Bce, la ripresa procede a ritmo "moderato". Ma l'Italia rischia di sforare i conti l'Ue

Secondo la Bce l''Italia rischia di incappare in un "significativo scostamento dai requisiti" europei sui conti pubblici "anche qualora si decidesse in primavera di accordare maggiore flessibilità al paese"

ROMA - La Bce, citando nel suo bollettino economico le previsioni della Commissione europea, si esprime sull'andamento economico dell'Eurozona. E manda un monito all'Italia e agli altri 7 paesi che rischiano di non rispettare i requisiti di bilancio né per il 2015 né per il 2016.

La ripresa procederà a ritmo moderato
La ripresa economica nell'area euro sta proseguendo, «anche se a ritmi inferiori a quelli attesi» e in prospettiva «la ripresa dovrebbe procedere a un ritmo moderato». Lo afferma la Bce nel suo bollettino economico. «La domanda interna dovrebbe essere ulteriormente sorretta dalle misure di politica monetaria e dal loro impatto favorevole sulle condizioni finanziarie, nonché dal costante incremento dell'occupazione derivante dalle riforme strutturali attuate in precedenza».

Le variabili che frenano la crescita economica
«Inoltre - aggiunge la Bce - i bassi prezzi del petrolio dovrebbero fornire un sostegno ulteriore al reddito disponibile reale delle famiglie e ai consumi privati, oltre che alla redditività delle imprese e agli investimenti. In aggiunta, l'orientamento fiscale nell'area dell'euro è lievemente espansivo e questo riflette in parte le misure a sostegno dei profughi. La ripresa economica nell'area continua tuttavia a essere frenata dalle prospettive di crescita contenuta nei paesi emergenti, dalla volatilità nei mercati finanziari, dai necessari aggiustamenti dei bilanci in diversi settori e dalla lenta attuazione delle riforme strutturali».

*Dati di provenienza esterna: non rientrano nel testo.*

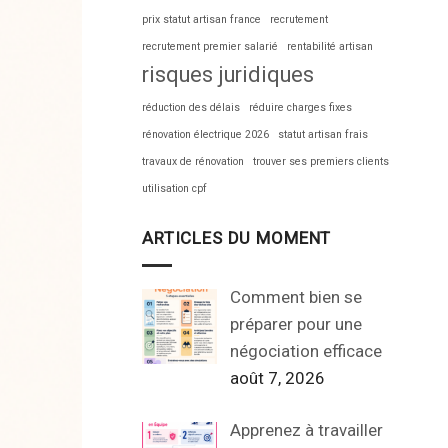
prix statut artisan france
recrutement
recrutement premier salarié
rentabilité artisan
risques juridiques
réduction des délais
réduire charges fixes
rénovation électrique 2026
statut artisan frais
travaux de rénovation
trouver ses premiers clients
utilisation cpf
ARTICLES DU MOMENT
Comment bien se
préparer pour une
négociation efficace
août 7, 2026
Apprenez à travailler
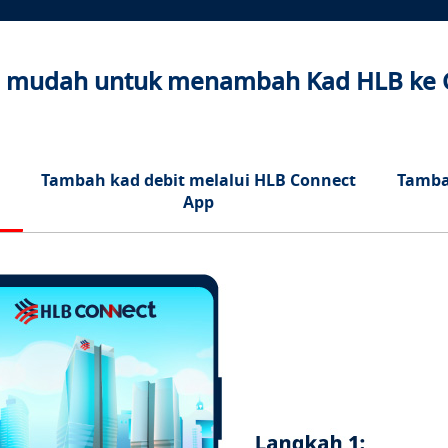
a mudah untuk menambah Kad HLB ke 
Tambah kad debit melalui HLB Connect
Tamba
App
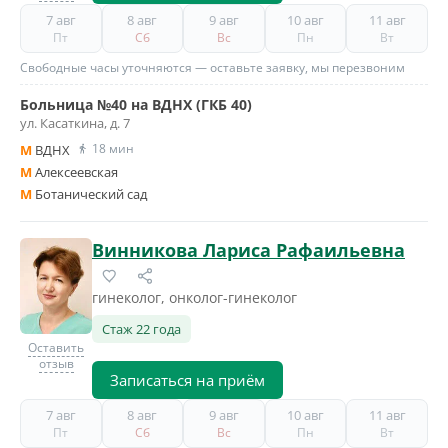
7 авг
8 авг
9 авг
10 авг
11 авг
Пт
Сб
Вс
Пн
Вт
Свободные часы уточняются — оставьте заявку, мы перезвоним
Больница №40 на ВДНХ (ГКБ 40)
ул. Касаткина, д. 7
18 мин
M
ВДНХ
M
Алексеевская
M
Ботанический сад
Винникова Лариса Рафаильевна
гинеколог, онколог-гинеколог
Стаж 22 года
Оставить
отзыв
Записаться на приём
7 авг
8 авг
9 авг
10 авг
11 авг
Пт
Сб
Вс
Пн
Вт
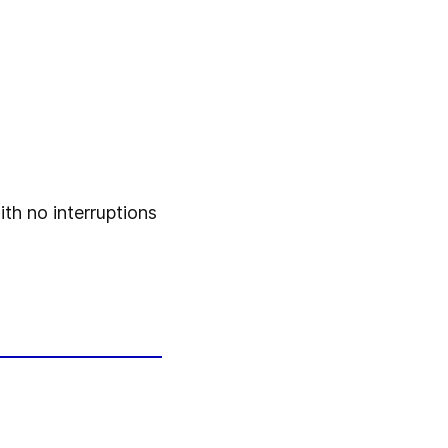
ith no interruptions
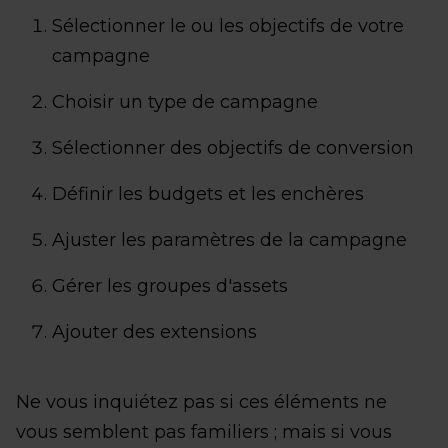
Sélectionner le ou les objectifs de votre
campagne
Choisir un type de campagne
Sélectionner des objectifs de conversion
Définir les budgets et les enchères
Ajuster les paramètres de la campagne
Gérer les groupes d'assets
Ajouter des extensions
Ne vous inquiétez pas si ces éléments ne
vous semblent pas familiers ; mais si vous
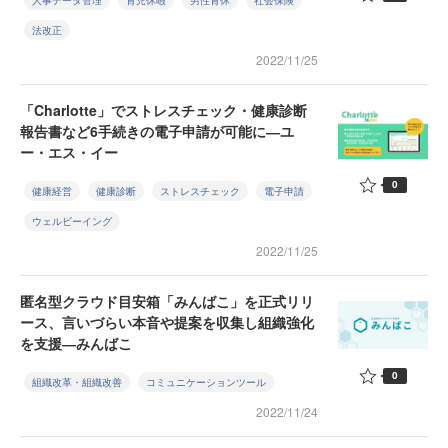
人事データ管理
育児休暇
男性育休
社会保険
法改正
2022/11/25
「Charlotte」でストレスチェック・健康診断
報告書など6手続きの電子申請が可能に―ユ
ー・エス・イー
0
健康経営
健康診断
ストレスチェック
電子申請
ウェルビーイング
2022/11/25
匿名型クラウド目安箱「みんばこ」を正式リリ
ース、言いづらい本音や提案を収集し組織強化
を支援―みんばこ
0
組織改革・組織改善
コミュニケーションツール
2022/11/24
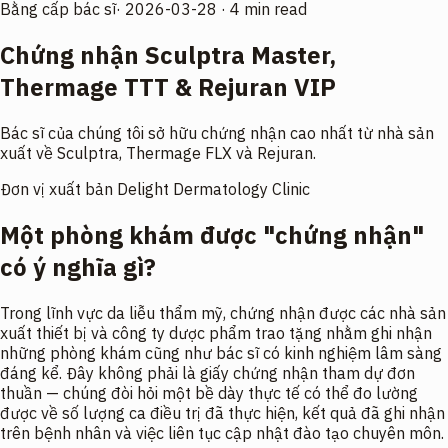
Bằng cấp bác sĩ
·
2026-03-28
·
4 min read
Chứng nhận Sculptra Master,
Thermage TTT & Rejuran VIP
Bác sĩ của chúng tôi sở hữu chứng nhận cao nhất từ nhà sản
xuất về Sculptra, Thermage FLX và Rejuran.
Đơn vị xuất bản
Delight Dermatology Clinic
Một phòng khám được "chứng nhận"
có ý nghĩa gì?
Trong lĩnh vực da liễu thẩm mỹ, chứng nhận được các nhà sản
xuất thiết bị và công ty dược phẩm trao tặng nhằm ghi nhận
những phòng khám cũng như bác sĩ có kinh nghiệm lâm sàng
đáng kể. Đây không phải là giấy chứng nhận tham dự đơn
thuần — chúng đòi hỏi một bề dày thực tế có thể đo lường
được về số lượng ca điều trị đã thực hiện, kết quả đã ghi nhận
trên bệnh nhân và việc liên tục cập nhật đào tạo chuyên môn.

La Bce chiede ulteriori sforzi ai paesi con elevato indebitamento
La Banca centrale europea chiede quindi «ulteriori sforzi di risanamento» ai Paesi dell'area euro «per condurre stabilmente il rapporto debito pubblico-Pil su un percorso discendente». Un richiamo rivolto innanzitutto ai Paesi con alti livelli di indebitamento: «sono particolarmente vulnerabili a un rialzo dell'instabilità nei mercati finanziari, per il nesso ancora forte tra conti pubblici e settore finanziario. Inoltre  la loro capacità di adattamento a possibili shock avversi è piuttosto limitata».

Ecco gli 8 paesi a rischio
Nel recente Fiscal Sustainability Report 2015 (il rapporto sulla sostenibilità delle finanze pubbliche del 2015) «la Commissione europea ha rilevato che otto paesi dell'area euro", ovvero Belgio, Irlanda, Spagna, Francia, Italia, Portogallo, Slovenia e Finlandia «sono esposti a rischi elevati per la sostenibilità del bilancio pubblico nel medio periodo, dovuti soprattutto agli alti livelli del debito e/o a cospicue passività implicite».

L'Italia rischia di non rispettare i requisiti di bilancio
Secondo la Bce l«Italia rischia di incappare in un «significativo scostamento dai requisiti" europei sui conti pubblici «anche qualora si decidesse in primavera di accordarle maggiore flessibilità al paese». E la regola sul debito verrebbe sforata sul 2015 e 2016.«Le previsioni di inverno della Commissione indicano per l'Italia una differenza di 0,8 punti percentuali tra il Pil per il 2016 e il percorso di aggiustamento richiesto. Rispetto alle previsioni dello scorso autunno, il divario si è ampliato a causa delle spese aggiuntive inserite nella legge di stabilità per il 2016, che hanno aumentato l'obiettivo di disavanzo di 0,2 punti percentuali al 2,4 per cento del Pil. Secondo le informazioni attualmente disponibili - riporta la Bce - quest'anno vi sarebbe il rischio di un significativo scostamento dai requisiti del braccio preventivo, anche qualora si decidesse in primavera di accordare maggiore flessibilità al paese. Inoltre, l'Italia non rispetterebbe la regola del debito né nel 2015 né nel 2016».